▶ **Task data**:
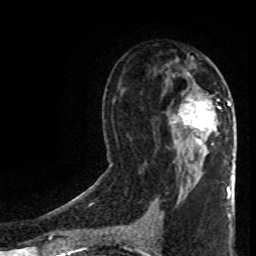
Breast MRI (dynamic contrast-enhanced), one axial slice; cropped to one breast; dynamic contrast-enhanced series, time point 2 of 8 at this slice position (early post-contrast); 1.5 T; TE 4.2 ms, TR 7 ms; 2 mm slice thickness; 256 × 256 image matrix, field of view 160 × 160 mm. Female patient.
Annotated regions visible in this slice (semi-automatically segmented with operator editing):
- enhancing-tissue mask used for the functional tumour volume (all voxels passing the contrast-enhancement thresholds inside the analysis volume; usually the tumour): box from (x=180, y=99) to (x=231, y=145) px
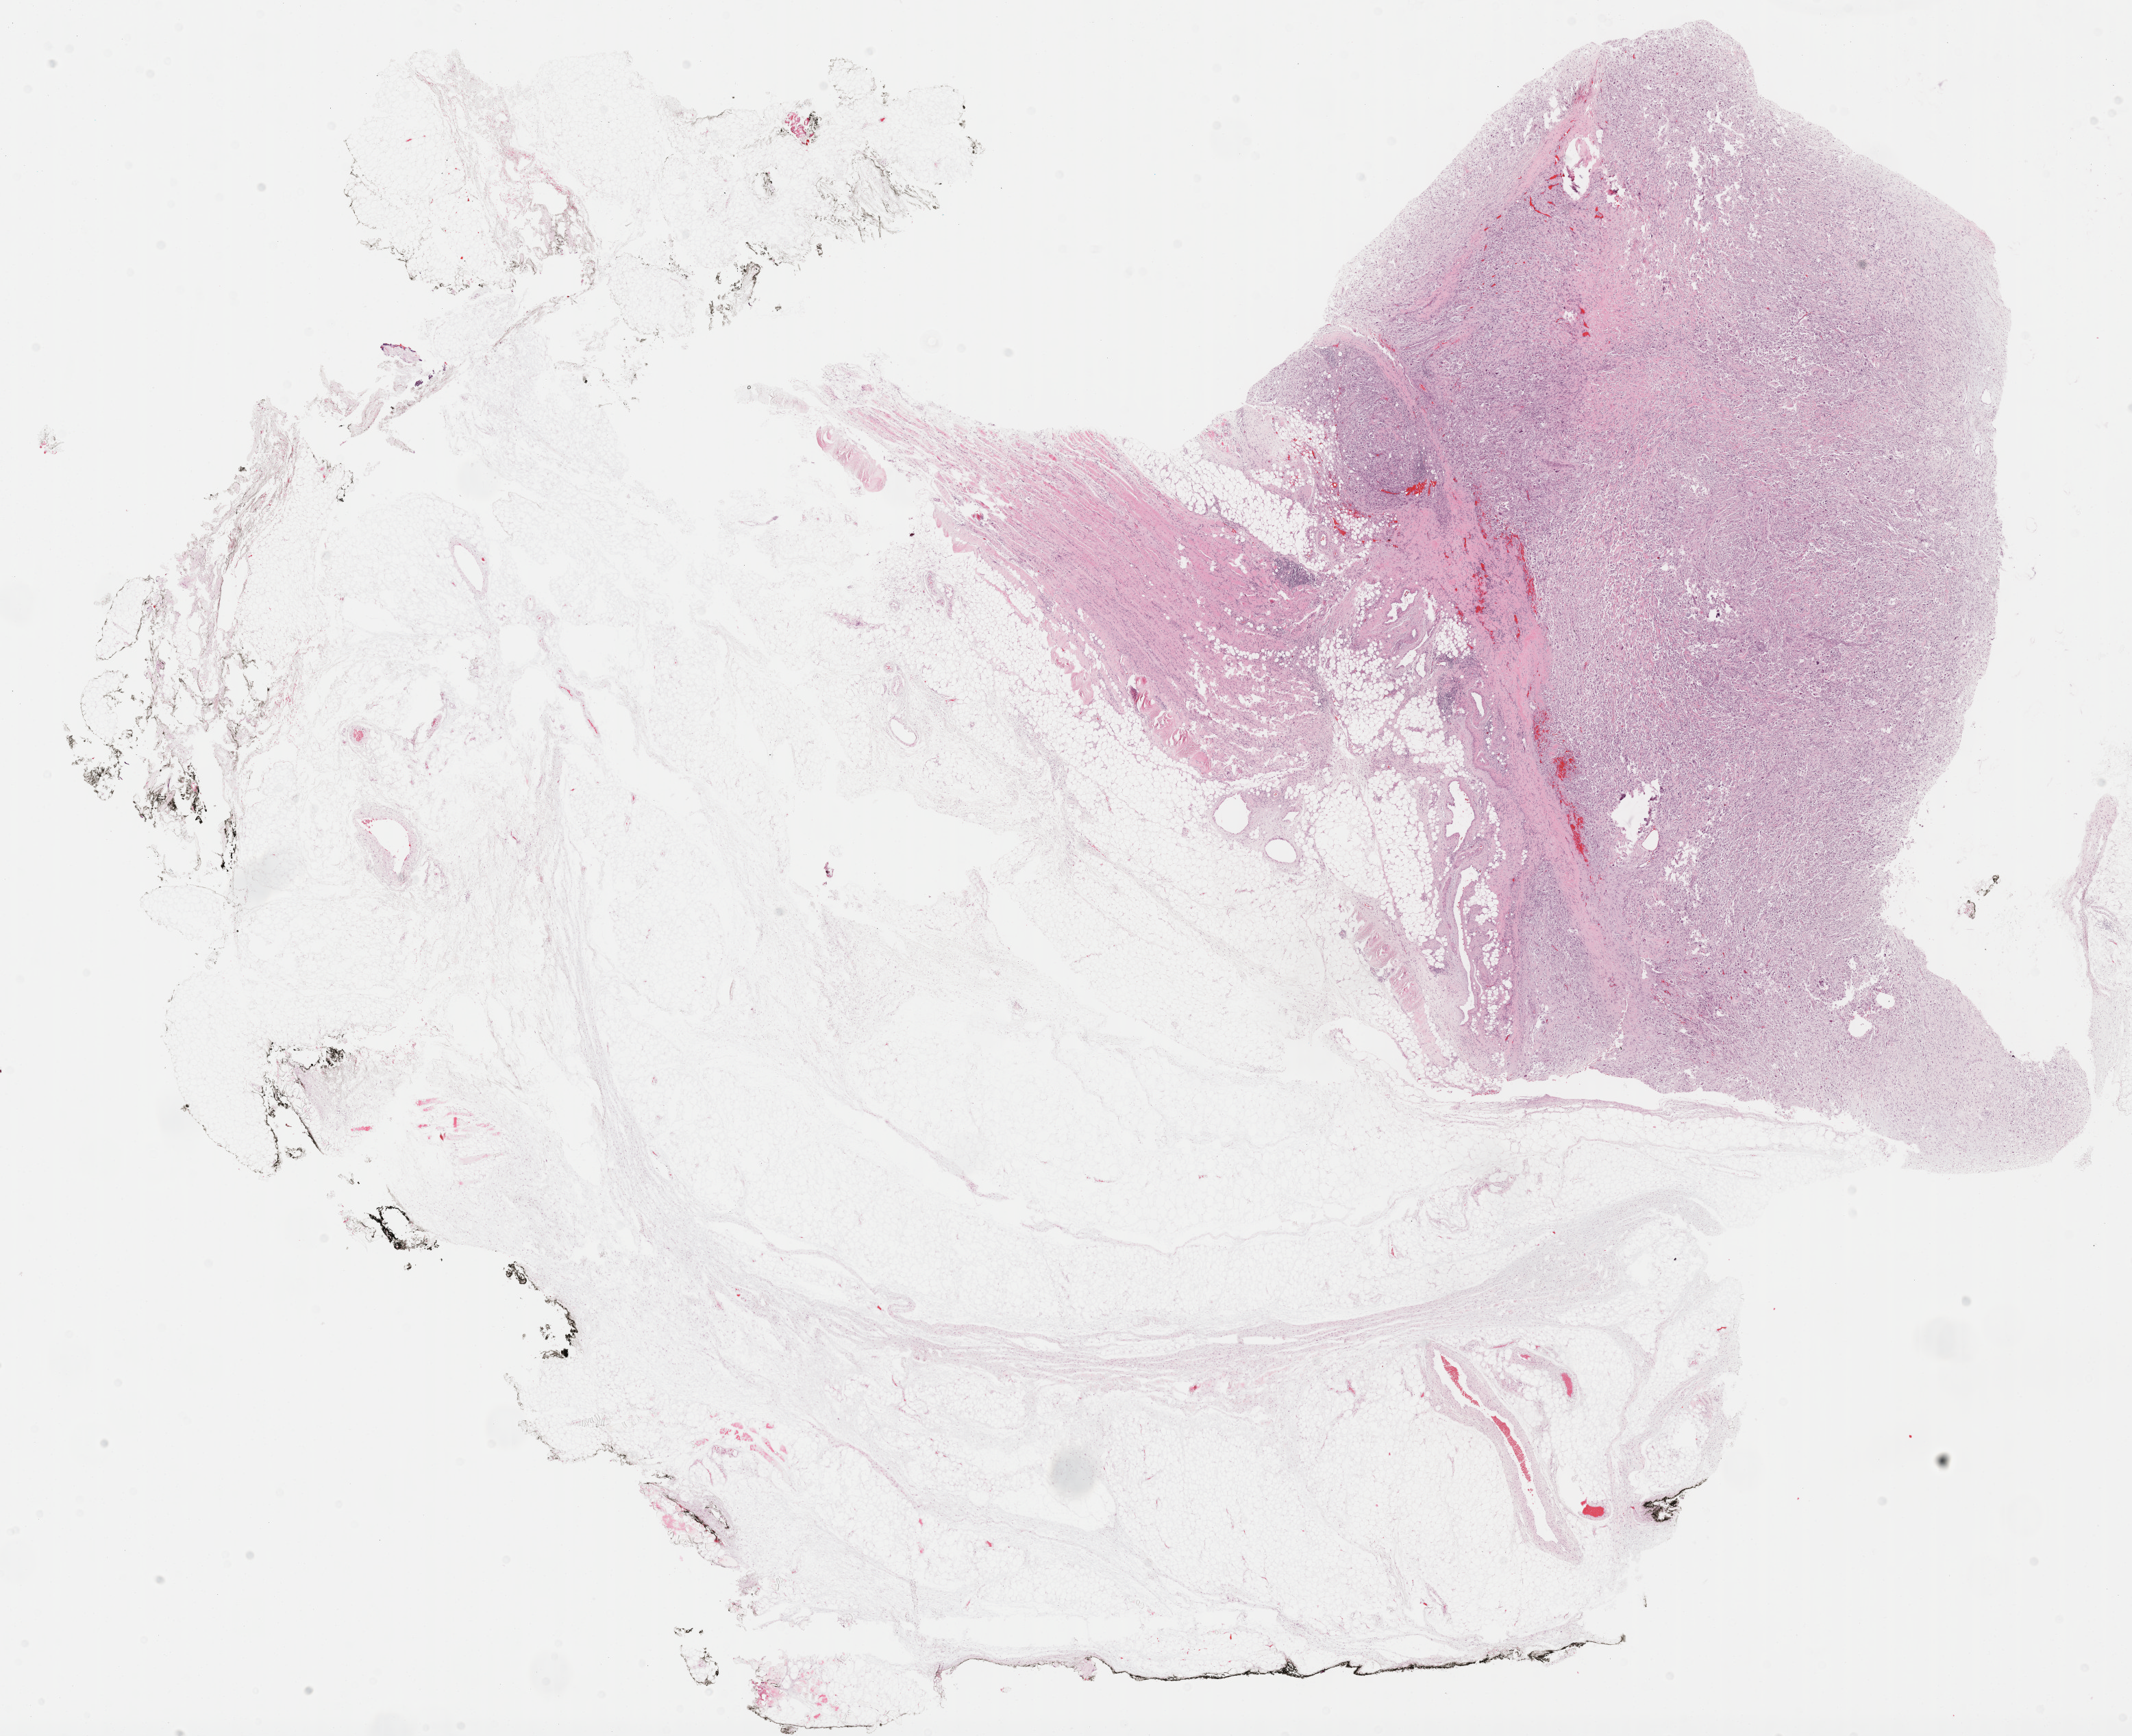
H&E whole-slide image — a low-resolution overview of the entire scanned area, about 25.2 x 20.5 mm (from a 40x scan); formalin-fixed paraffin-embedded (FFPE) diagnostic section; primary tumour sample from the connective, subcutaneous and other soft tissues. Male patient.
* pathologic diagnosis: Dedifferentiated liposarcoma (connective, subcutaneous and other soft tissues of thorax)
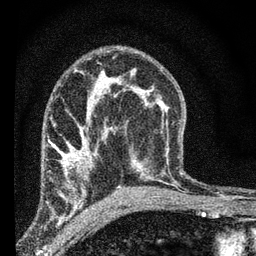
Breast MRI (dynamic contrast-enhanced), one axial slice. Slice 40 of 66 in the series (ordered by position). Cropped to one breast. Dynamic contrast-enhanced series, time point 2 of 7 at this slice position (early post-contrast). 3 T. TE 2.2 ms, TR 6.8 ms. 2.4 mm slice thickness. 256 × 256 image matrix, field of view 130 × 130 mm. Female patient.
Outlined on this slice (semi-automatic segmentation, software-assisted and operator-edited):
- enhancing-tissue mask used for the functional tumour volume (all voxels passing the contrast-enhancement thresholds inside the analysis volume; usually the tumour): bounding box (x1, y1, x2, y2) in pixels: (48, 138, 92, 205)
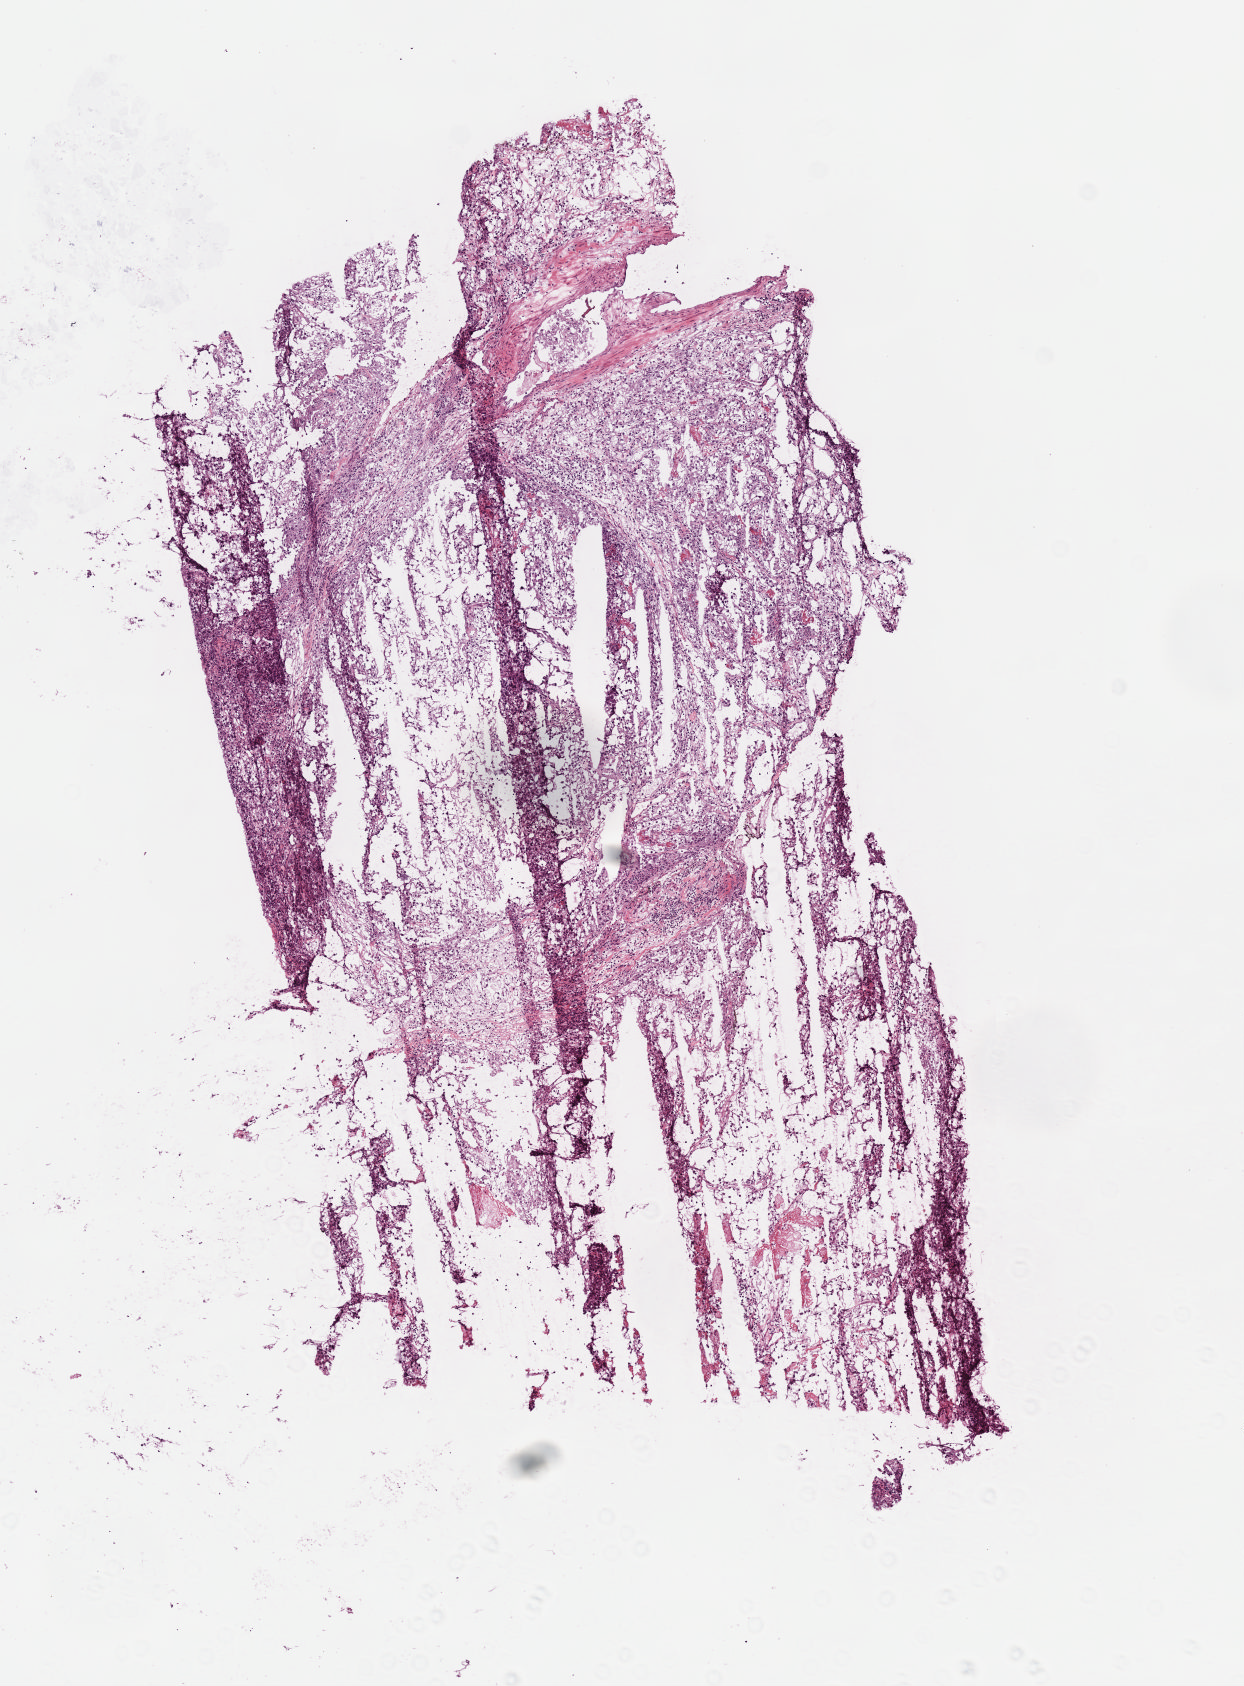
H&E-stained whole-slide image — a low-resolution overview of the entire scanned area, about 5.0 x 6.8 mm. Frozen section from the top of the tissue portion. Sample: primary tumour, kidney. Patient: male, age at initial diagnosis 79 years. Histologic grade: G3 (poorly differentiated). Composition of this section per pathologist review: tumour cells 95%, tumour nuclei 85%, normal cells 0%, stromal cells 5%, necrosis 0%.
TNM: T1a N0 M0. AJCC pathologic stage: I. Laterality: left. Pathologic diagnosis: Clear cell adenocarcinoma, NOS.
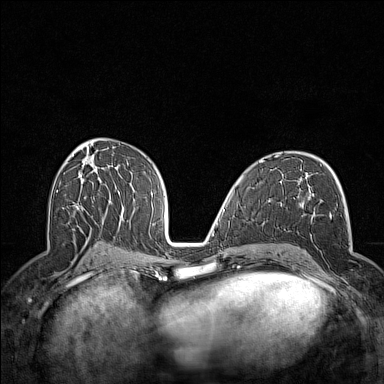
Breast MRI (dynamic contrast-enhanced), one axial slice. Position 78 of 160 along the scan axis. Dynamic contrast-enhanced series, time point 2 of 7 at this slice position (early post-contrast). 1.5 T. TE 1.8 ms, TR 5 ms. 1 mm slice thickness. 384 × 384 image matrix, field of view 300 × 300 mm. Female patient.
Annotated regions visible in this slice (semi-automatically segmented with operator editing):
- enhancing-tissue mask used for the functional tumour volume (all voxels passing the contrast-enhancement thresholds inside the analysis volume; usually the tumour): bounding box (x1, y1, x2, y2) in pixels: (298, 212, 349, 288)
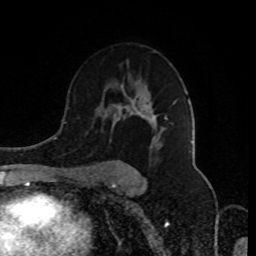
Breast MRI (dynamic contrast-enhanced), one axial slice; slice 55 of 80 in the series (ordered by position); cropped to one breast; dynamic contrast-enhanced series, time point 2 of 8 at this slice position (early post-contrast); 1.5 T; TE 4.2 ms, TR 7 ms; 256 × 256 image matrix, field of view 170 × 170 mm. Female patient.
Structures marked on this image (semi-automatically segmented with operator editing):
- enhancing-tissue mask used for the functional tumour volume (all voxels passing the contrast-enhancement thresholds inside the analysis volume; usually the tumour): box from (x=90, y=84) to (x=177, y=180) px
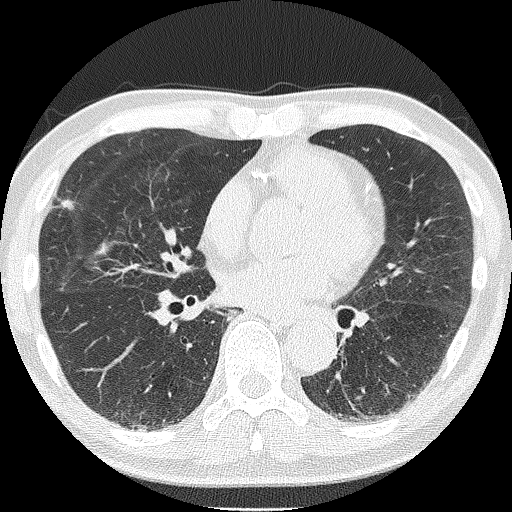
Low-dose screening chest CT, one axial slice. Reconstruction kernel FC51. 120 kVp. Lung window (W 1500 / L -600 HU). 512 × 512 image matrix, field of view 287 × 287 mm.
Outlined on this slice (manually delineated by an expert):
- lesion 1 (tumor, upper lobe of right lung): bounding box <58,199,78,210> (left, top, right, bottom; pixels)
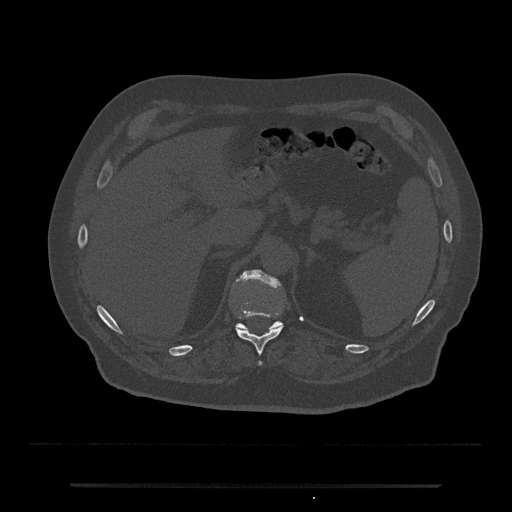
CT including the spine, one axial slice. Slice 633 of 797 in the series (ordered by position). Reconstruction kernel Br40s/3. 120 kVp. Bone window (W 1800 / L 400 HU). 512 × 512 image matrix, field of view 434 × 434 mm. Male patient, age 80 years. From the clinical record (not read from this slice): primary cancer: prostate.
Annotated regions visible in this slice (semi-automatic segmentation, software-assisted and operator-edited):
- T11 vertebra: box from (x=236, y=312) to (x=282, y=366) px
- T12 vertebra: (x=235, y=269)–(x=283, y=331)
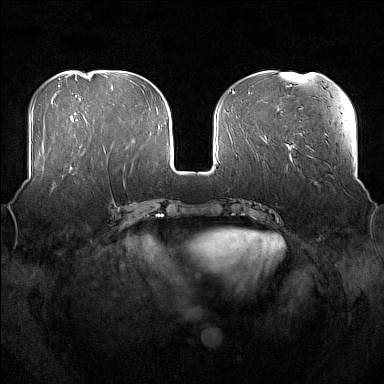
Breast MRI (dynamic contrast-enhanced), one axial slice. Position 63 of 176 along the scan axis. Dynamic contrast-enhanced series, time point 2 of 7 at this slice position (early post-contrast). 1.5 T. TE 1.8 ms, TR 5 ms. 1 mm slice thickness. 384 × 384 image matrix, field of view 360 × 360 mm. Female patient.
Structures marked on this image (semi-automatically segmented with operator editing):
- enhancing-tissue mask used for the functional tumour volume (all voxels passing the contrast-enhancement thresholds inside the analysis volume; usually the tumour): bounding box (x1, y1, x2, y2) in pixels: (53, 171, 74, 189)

▶ **Aim of the task**: Reproduce the entries exactly, from the line with "(x=231, y=145) px" to the line with "tissues of thorax)", both lines included, keeping no pictures.

▶ **Result**:
- enhancing-tissue mask used for the functional tumour volume (all voxels passing the contrast-enhancement thresholds inside the analysis volume; usually the tumour): box from (x=180, y=99) to (x=231, y=145) px
H&E whole-slide image — a low-resolution overview of the entire scanned area, about 25.2 x 20.5 mm (from a 40x scan); formalin-fixed paraffin-embedded (FFPE) diagnostic section; primary tumour sample from the connective, subcutaneous and other soft tissues. Male patient.
* pathologic diagnosis: Dedifferentiated liposarcoma (connective, subcutaneous and other soft tissues of thorax)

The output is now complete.